Trade finance has been around for centuries. During brief breaks between wars and plague outbreaks, John would grow apples and sell them to Alice. Alice could not pay John immediately as she needed to arrange a cart to bring them to market. Instead, she issued John a note promising to pay him within 90 days. In the meantime, to make ends meet, John took the note to a local lender and, using it as collateral, secured a loan at an extortionate interest rate. Fast forward to modern times and little has changed except plague made way for COVID-19 and that note got rebranded as an “approved invoice.”
The problem with this conventional approach to trade finance is that only large suppliers can access financing at a reasonable cost. The smaller the supplier, the higher the risk to the lender, and so the higher the interest rate. In many industries, it has reached a point where many small and medium enterprises (SMEs) are excluded from trade financing. Lack of access to affordable financing leaves them vulnerable to many risks, from worldwide economic recessions to lengthy payment delays.
If our experience through catastrophic events such as Fukushima and the COVID-19 pandemic has taught us anything, it is that the health of supply chains is of utmost importance to survive and prosper when facing major disruption. In virtually any supply chain, sitting behind a few giant first-tier suppliers with global brands are hundreds if not thousands of smaller niche suppliers scattered throughout its deeper tiers. The time has come to unlock deep-tier affordable financing for all.
A few FinTech platforms, including Tallyx, Skuchain, and Centrifuge lead the web3 revolution and offer a range of blockchain-based financing solutions. Although implementation details vary, these FinTechs operate on similar principles. They tokenize a financial asset, such as an invoice, purchase order, inventory item etc, creating a non-fungible token (NFT). Then the supplier receives a fraction of the asset value (80~90% for invoices) in stable coins or platform native tokens. Once the buyer’s payment clears, the supplier gets the rest of the value less the platform fee. Some platforms also allow using finance to pay an upstream supplier instead of receiving the payment directly.
One could argue that the above process resembles typical factoring mechanisms and could operate perfectly well without a blockchain. Whilst this is true, blockchain technologies provide several key benefits. Firstly, the cost of operating a decentralised finance (DeFi) platform is substantially lower compared to traditional bank (or non-bank) lenders. A recent study by the International Monetary Fund (IMF) indicates that these costs could be 3 to 6 times lower, mainly due to lower labour and operational costs, resulting in a considerably lower interest rate or fee for suppliers. Secondly, buyers can benefit from real-time visibility within their deep-tier supply chains and detect potential supplier problems early to reduce risk and increase security. Thirdly, the whole process simply transacts faster and with less “friction.”
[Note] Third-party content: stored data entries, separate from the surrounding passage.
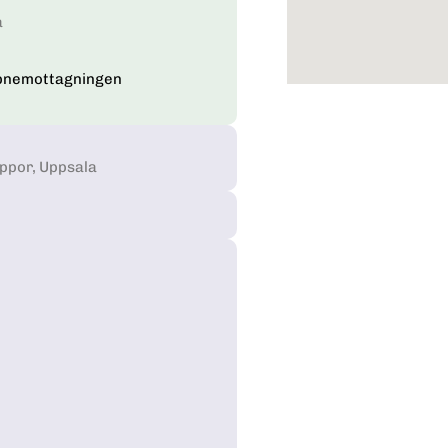
a
pnemottagningen
appor, Uppsala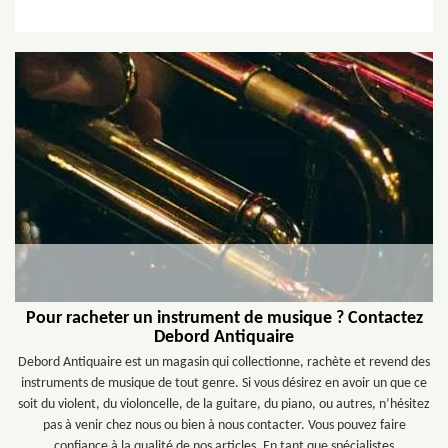
Pour racheter un instrument de musique ? Contactez
Debord Antiquaire
Debord Antiquaire est un magasin qui collectionne, rachète et revend des
instruments de musique de tout genre. Si vous désirez en avoir un que ce
soit du violent, du violoncelle, de la guitare, du piano, ou autres, n’hésitez
pas à venir chez nous ou bien à nous contacter. Vous pouvez faire
confiance à la qualité de nos articles. En tant que spécialistes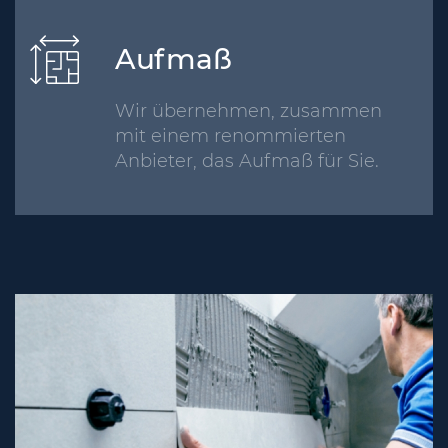
Aufmaß
Wir übernehmen, zusammen
mit einem renommierten
Anbieter, das Aufmaß für Sie.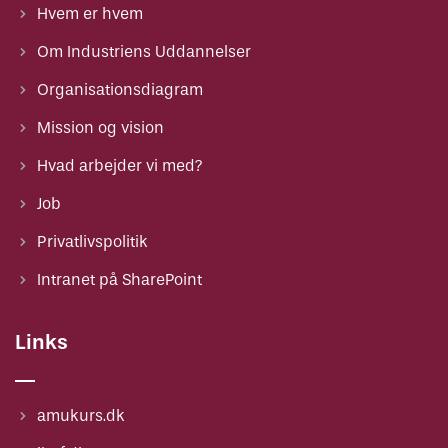
Læs om OPU-ordningen på Uddannelses- og
Hvem er hvem
Forskningsministeriets hjemmeside
Om Industriens Uddannelser
Læs VIRK.dk's oversigt over reglerne for tilskud
Organisationsdiagram
ved udstationering
Mission og vision
Hvad arbejder vi med?
Job
Privatlivspolitik
Intranet på SharePoint
Links
amukurs.dk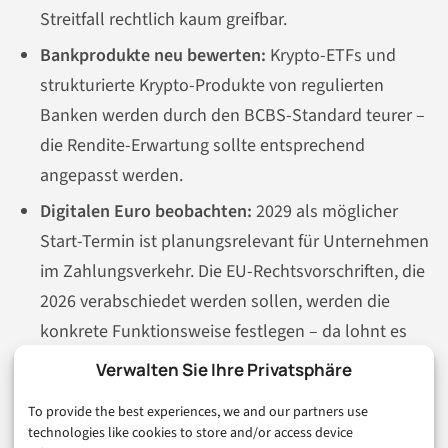
Streitfall rechtlich kaum greifbar.
Bankprodukte neu bewerten:
Krypto-ETFs und
strukturierte Krypto-Produkte von regulierten
Banken werden durch den BCBS-Standard teurer –
die Rendite-Erwartung sollte entsprechend
angepasst werden.
Digitalen Euro beobachten:
2029 als möglicher
Start-Termin ist planungsrelevant für Unternehmen
im Zahlungsverkehr. Die EU-Rechtsvorschriften, die
2026 verabschiedet werden sollen, werden die
konkrete Funktionsweise festlegen – da lohnt es
sich, die Konsultationsphasen zu verfolgen.
Verwalten Sie Ihre Privatsphäre
To provide the best experiences, we and our partners use
Was bleibt – und was noch
technologies like cookies to store and/or access device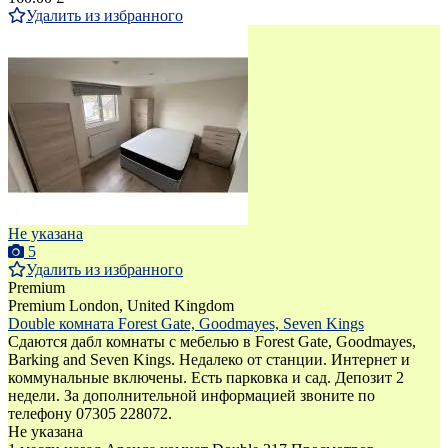
Удалить из избранного
Не указана
5
Удалить из избранного
Premium
Premium
London, United Kingdom
Double комната Forest Gate, Goodmayes, Seven Kings
Сдаются дабл комнаты с мебелью в Forest Gate, Goodmayes,
Barking and Seven Kings. Недалеко от станции. Интернет и
коммунальные включены. Есть парковка и сад. Депозит 2
недели. За дополнительной информацией звоните по
телефону 07305 228072.
Не указана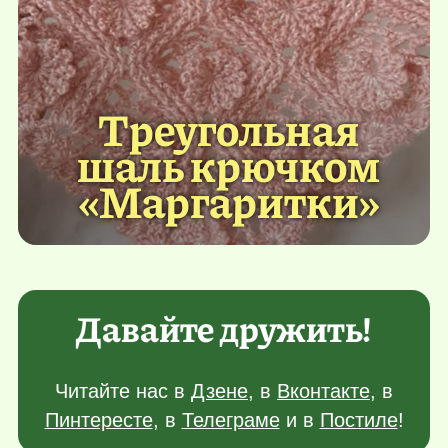
Треугольная
шаль крючком
«Маргаритки»
Давайте дружить!
Читайте нас в
Дзене
, в
Вконтакте
, в
Пинтересте
, в
Телеграме
и в
Постиле
!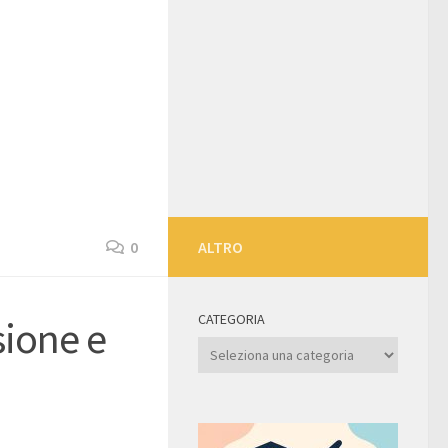
0
ALTRO
CATEGORIA
sione e
Categoria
No doubt blockchain technologies will and, in some areas, are already changing the world of trade credit. Yet, there are still many questions to answer. As decentralised trade financing becomes mainstream, are we going to see the launch of Société Générale and Citi Bank trade coins? Will the likes of Airbus and Walmart launch their own? With the increased levels of security provided by blockchain and smart contracts, what role will traditional trade credit insurers such as Atradius, Coface, or Allianz Trade play?